The point is made clear – calling the situation an "epidemic" is not overstating it. A college student overdoses in the washroom of a McDonald's and the parents are both stunned and mystified. They're also mortified. Many don't want anyone to know how their child died. Only now, with the situation out of control, are politicians hearing from voters who want answers about what can be done. And many of those voters don't want to hear about "the war on drugs." They want to hear that the heroin problem is a public-health issue, not something that cops and SWAT teams deal with.

And yet we are shown evidence of the vicious cycle of hypocrisy. Near Seattle, where the problem is spreading from the big city to the suburbs and neighbouring towns, a local council wanted a methadone clinic installed. The backlash from many citizens was vocal and vicious.

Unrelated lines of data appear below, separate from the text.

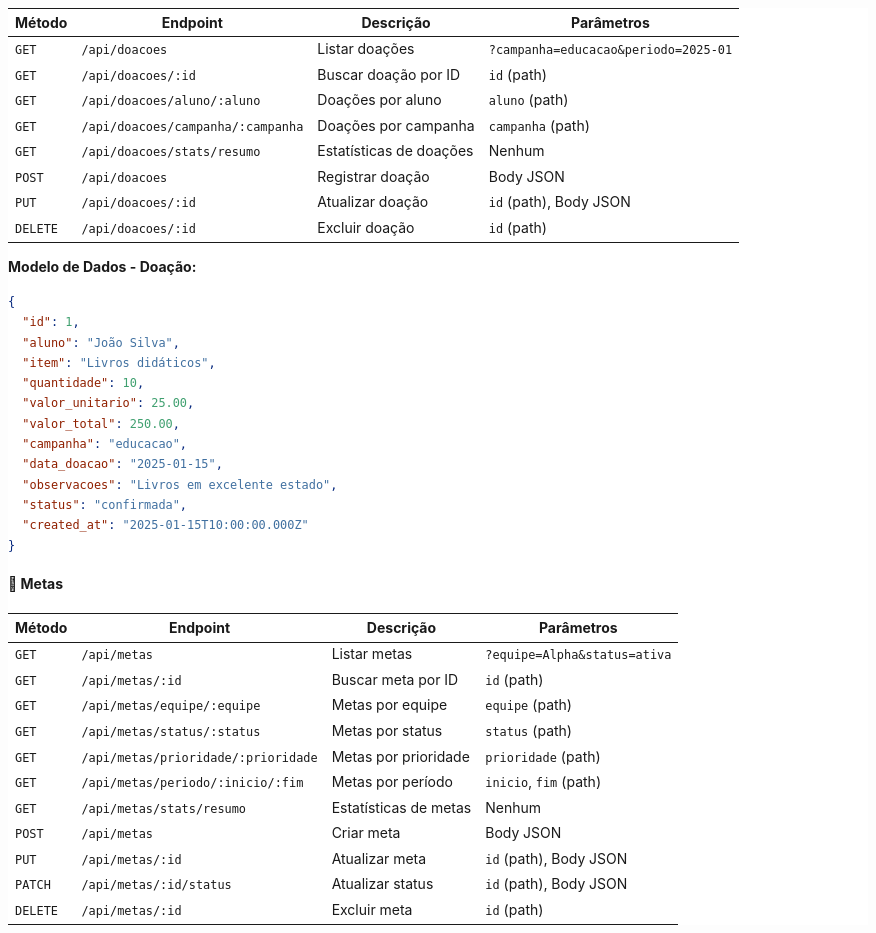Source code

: | Método | Endpoint | Descrição | Parâmetros |
|--------|----------|-----------|------------|
| `GET` | `/api/doacoes` | Listar doações | `?campanha=educacao&periodo=2025-01` |
| `GET` | `/api/doacoes/:id` | Buscar doação por ID | `id` (path) |
| `GET` | `/api/doacoes/aluno/:aluno` | Doações por aluno | `aluno` (path) |
| `GET` | `/api/doacoes/campanha/:campanha` | Doações por campanha | `campanha` (path) |
| `GET` | `/api/doacoes/stats/resumo` | Estatísticas de doações | Nenhum |
| `POST` | `/api/doacoes` | Registrar doação | Body JSON |
| `PUT` | `/api/doacoes/:id` | Atualizar doação | `id` (path), Body JSON |
| `DELETE` | `/api/doacoes/:id` | Excluir doação | `id` (path) |

**Modelo de Dados - Doação:**
```json
{
  "id": 1,
  "aluno": "João Silva",
  "item": "Livros didáticos",
  "quantidade": 10,
  "valor_unitario": 25.00,
  "valor_total": 250.00,
  "campanha": "educacao",
  "data_doacao": "2025-01-15",
  "observacoes": "Livros em excelente estado",
  "status": "confirmada",
  "created_at": "2025-01-15T10:00:00.000Z"
}
```

#### 🎯 Metas

| Método | Endpoint | Descrição | Parâmetros |
|--------|----------|-----------|------------|
| `GET` | `/api/metas` | Listar metas | `?equipe=Alpha&status=ativa` |
| `GET` | `/api/metas/:id` | Buscar meta por ID | `id` (path) |
| `GET` | `/api/metas/equipe/:equipe` | Metas por equipe | `equipe` (path) |
| `GET` | `/api/metas/status/:status` | Metas por status | `status` (path) |
| `GET` | `/api/metas/prioridade/:prioridade` | Metas por prioridade | `prioridade` (path) |
| `GET` | `/api/metas/periodo/:inicio/:fim` | Metas por período | `inicio`, `fim` (path) |
| `GET` | `/api/metas/stats/resumo` | Estatísticas de metas | Nenhum |
| `POST` | `/api/metas` | Criar meta | Body JSON |
| `PUT` | `/api/metas/:id` | Atualizar meta | `id` (path), Body JSON |
| `PATCH` | `/api/metas/:id/status` | Atualizar status | `id` (path), Body JSON |
| `DELETE` | `/api/metas/:id` | Excluir meta | `id` (path) |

This brings the story full circle to politicians and New Hampshire. In 2015, according to the state medical examiner, 414 people in the state died of drug overdoses. More than one a day. But, even as most of the politicians passing through the state were asked about the crisis, many had nothing to offer except platitudes. They are wary of solutions that might upset those whose eyes remain closed to the crisis.

Meanwhile, in my neighbourhood, nothing has changed. You get used to it. Only fresh eyes look around and realize, yeah, there are way too many people around here who are high.